Je me plaçai au milieu de la scène, comme si j’étais Dakota. Anna dit alors :
— Je ne vois pas comment depuis les sièges, ou même depuis le fond de la salle qui est la partie la plus élevée, les balles peuvent entrer à un angle de 60 degrés du haut vers le bas.
Elle se promena au milieu des rangées, songeuse. Je levai alors les yeux et je vis au-dessus de moi une passerelle technique, pour accéder à la rampe de projecteurs.
— Le tireur était là-haut ! m’écriai-je.
Derek et Anna cherchèrent l’accès à la passerelle, et trouvèrent un petit escalier qui partait du fond des coulisses, à proximité des loges. La passerelle serpentait ensuite tout autour de la scène, au fil des éclairages. Une fois au-dessus de moi, Derek me braqua avec ses doigts. L’angle de tir correspondait parfaitement. Et c’était une distance relativement proche : pas besoin d’être un tireur d’élite pour faire un carton.
— La salle était plongée dans l’obscurité et Dakota avait les projecteurs en plein visage. Elle ne voyait rien, le tireur voyait tout. Il n’y avait aucun bénévole, et pas de technicien à part celui de la régie lumière : il a donc eu tout le loisir de monter là-haut sans être vu, de tirer sur Dakota au moment propice et de s’enfuir ensuite par une issue de secours.
— Pour accéder à cette passerelle, il faut donc passer par les coulisses, releva Anna. Et seules pouvaient accéder aux coulisses les personnes accréditées. L’accès était contrôlé.
— Donc c’est bien un membre de la troupe, dit Derek. Ce qui signifie que nous avons cinq suspects : Steven Bergdorf, Meta Ostrovski, Ron Gulliver, Samuel Padalin et Charlotte Brown.
— Charlotte était auprès de Dakota après les tirs, fis-je remarquer.
— Ça ne l’exclut pas de la liste des suspects, considéra Derek. Elle tire depuis la passerelle, et redescend pour porter secours à Dakota, quel bon scénario !
Au même instant, je reçus un appel sur mon téléphone portable.
— Merde, soupirai-je, qu’est-ce qu’il me veut encore ?
Je décrochai :
— Bonjour, major. Nous sommes au Grand Théâtre. Nous avons découvert l’endroit où s’est placé le tireur. Une passerelle dont l’accès ne peut se faire que par les coulisses, ce qui signifie que…

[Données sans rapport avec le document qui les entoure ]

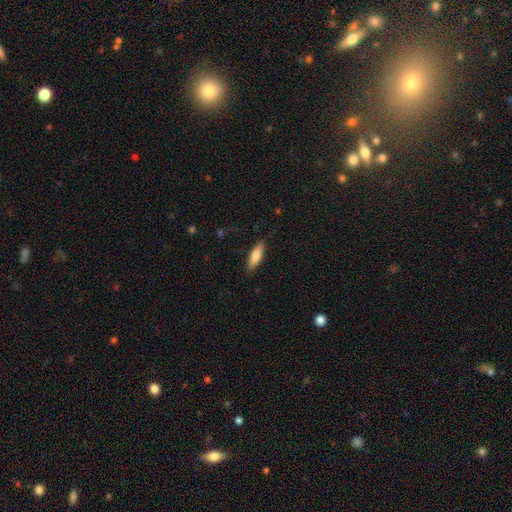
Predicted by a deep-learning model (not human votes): A smooth galaxy with no disk features (79%) that is in between round and cigar-shaped (54%). Merging: none (85%).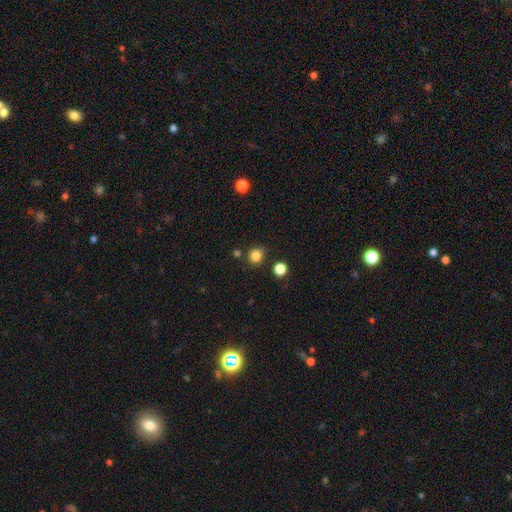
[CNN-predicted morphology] Overall: smooth (83%). How rounded: round (89%). Merging: none (84%).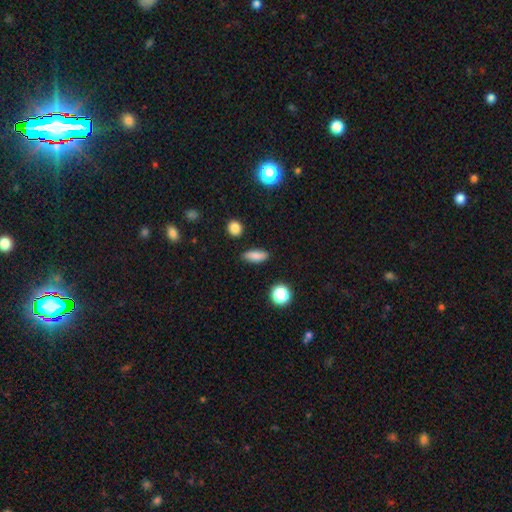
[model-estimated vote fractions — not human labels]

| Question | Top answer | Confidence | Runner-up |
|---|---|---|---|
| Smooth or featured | smooth | 82% | star or artifact (10%) |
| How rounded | in between | 69% | cigar-shaped (25%) |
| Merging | none | 86% | minor disturbance (10%) |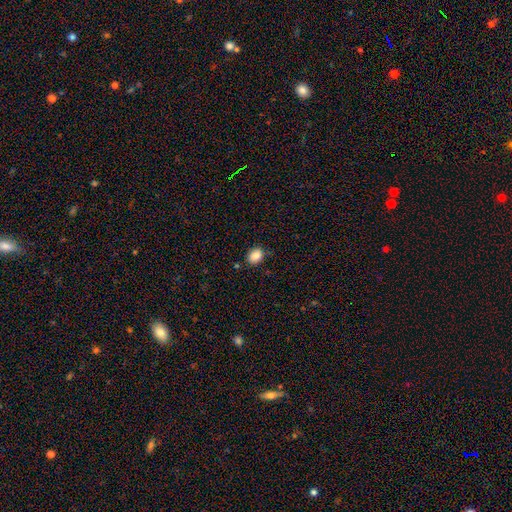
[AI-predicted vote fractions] A smooth galaxy with no disk features (85%) that is in between round and cigar-shaped (60%). Merging: none (83%).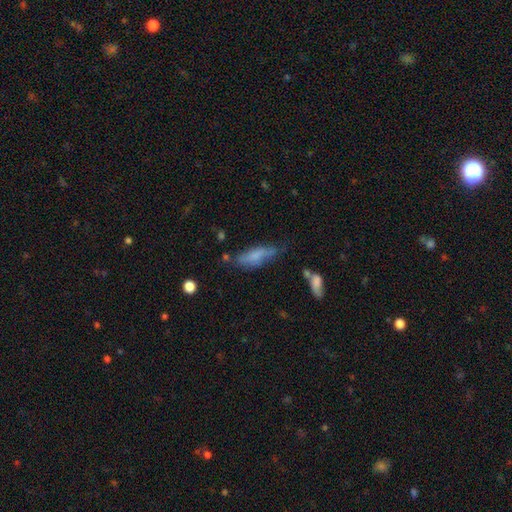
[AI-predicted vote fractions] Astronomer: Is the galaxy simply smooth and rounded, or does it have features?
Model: smooth — 66%.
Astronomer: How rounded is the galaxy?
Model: in between — 49% (runner-up: cigar-shaped, 48%).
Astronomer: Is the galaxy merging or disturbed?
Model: none — 48% (runner-up: minor disturbance, 32%).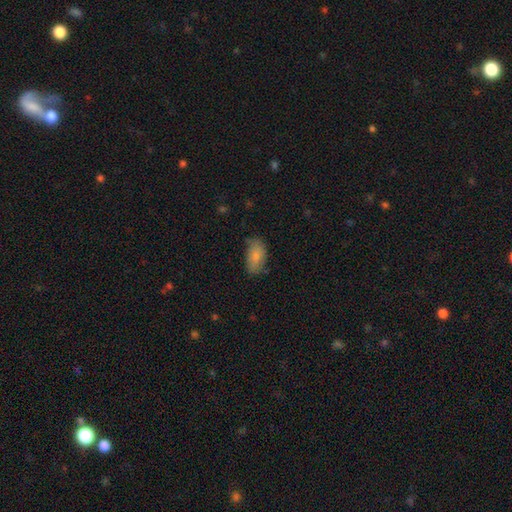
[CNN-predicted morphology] Smooth or featured? smooth (82%)
How rounded? in between (93%)
Merging? none (69%)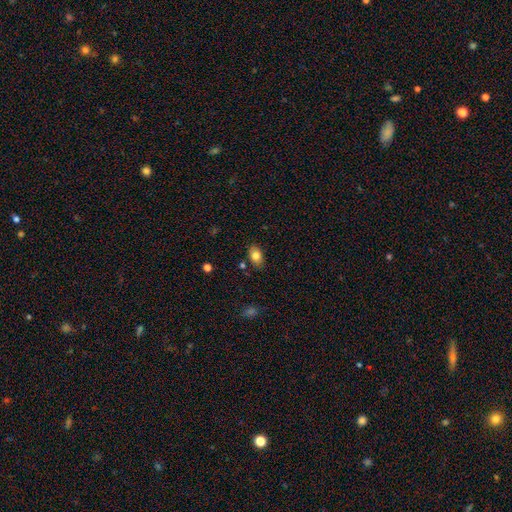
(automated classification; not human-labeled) A smooth galaxy with no disk features (81%) that is in between round and cigar-shaped (84%).

Vote fractions:
- Smooth or featured? smooth: 81% / featured or disk: 10% / star or artifact: 9%
- How rounded? in between: 84% / round: 15% / cigar-shaped: 2%
- Merging? none: 82% / minor disturbance: 12% / merger: 3% / major disturbance: 3%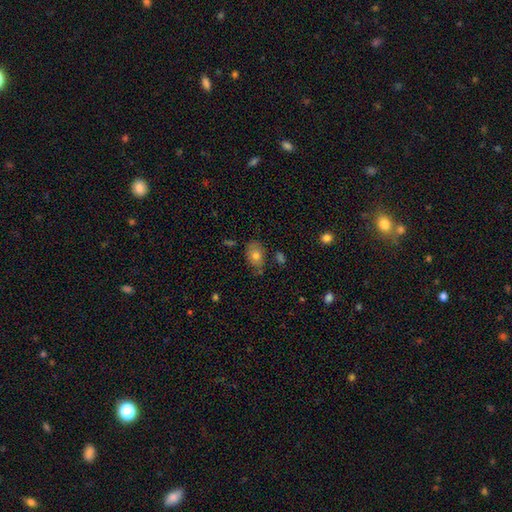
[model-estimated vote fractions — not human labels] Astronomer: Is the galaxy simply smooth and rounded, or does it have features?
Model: smooth — 75%.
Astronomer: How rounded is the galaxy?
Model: in between — 81%.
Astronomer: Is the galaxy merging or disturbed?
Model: none — 69%.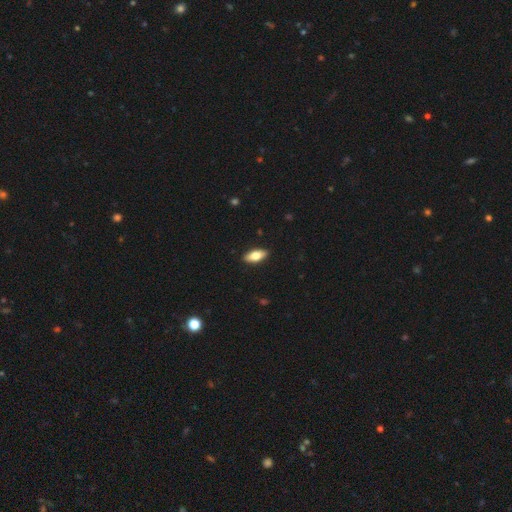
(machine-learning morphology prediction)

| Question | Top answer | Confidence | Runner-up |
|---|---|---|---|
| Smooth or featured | smooth | 70% | featured or disk (24%) |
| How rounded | in between | 82% | cigar-shaped (15%) |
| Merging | none | 90% | minor disturbance (8%) |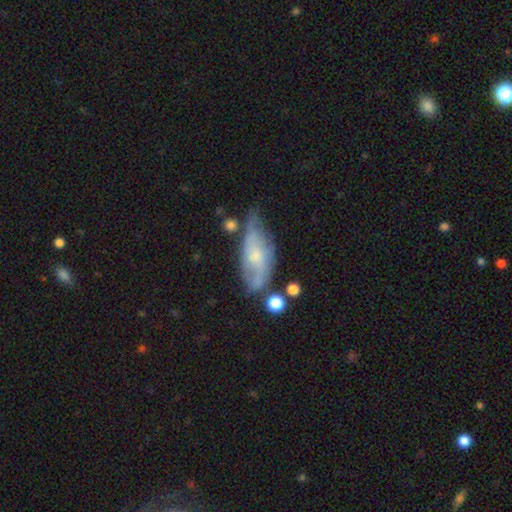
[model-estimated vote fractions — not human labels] Smooth or featured? featured or disk (58%)
Edge-on disk? no (82%)
Merging? none (46%)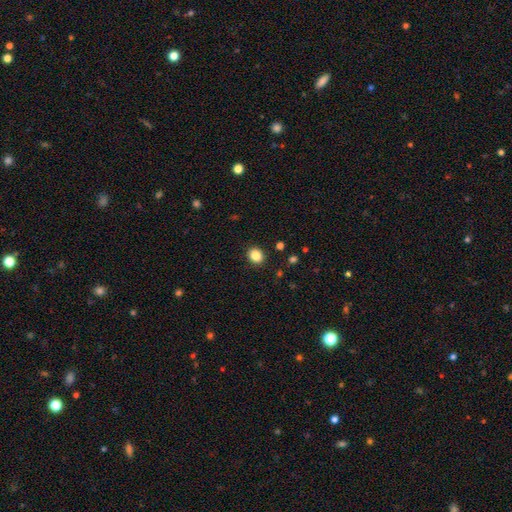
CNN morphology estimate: A smooth galaxy with no disk features (85%) that is round (66%).

Vote fractions:
- Smooth or featured? smooth: 85% / star or artifact: 10% / featured or disk: 4%
- How rounded? round: 66% / in between: 33% / cigar-shaped: 1%
- Merging? none: 91% / minor disturbance: 6% / major disturbance: 2% / merger: 1%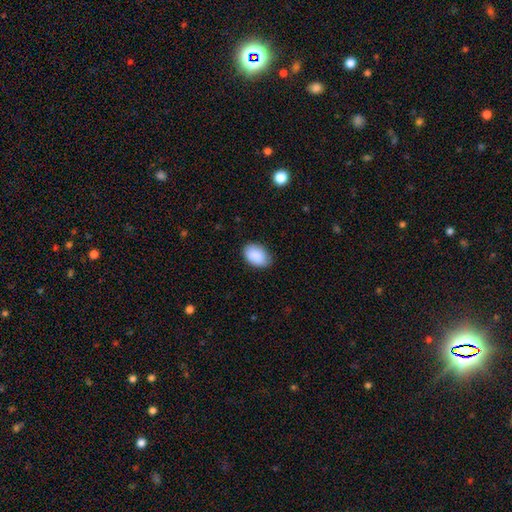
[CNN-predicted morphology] Q: Smooth or featured?
A: smooth (89%); runner-up: star or artifact (6%)
Q: How rounded?
A: in between (90%); runner-up: round (9%)
Q: Merging?
A: none (78%); runner-up: minor disturbance (18%)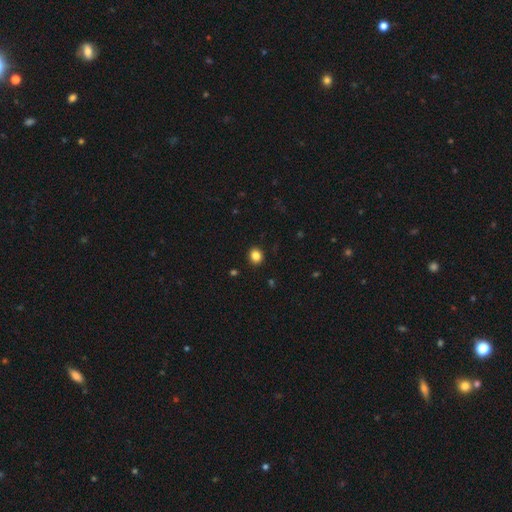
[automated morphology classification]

— Jesse, m’interrompit le major, c’est justement pour cela que je t’appelle. J’ai reçu l’analyse balistique. L’arme employée contre Dakota Eden était un pistolet Beretta.
— Un Beretta ? Mais c’est justement un Beretta qui a été utilisé pour tuer Meghan Padalin et les Gordon ! m’exclamai-je.
— J’y ai pensé aussi, me dit le major, et j’ai donc demandé une comparaison. Accroche-toi bien, Jesse : c’est la même arme qui a été utilisée en 1994 et avant-hier soir.
Derek, me voyant blême, me demanda ce qui se passait. Je lui dis :
— Il est là, il est parmi nous. C’est l’assassin des Gordon et de Meghan qui a tiré sur Dakota. Le meurtrier est en liberté depuis vingt ans.
Derek devint livide à son tour.
— C’est à croire que tout est maudit, murmura-t-il.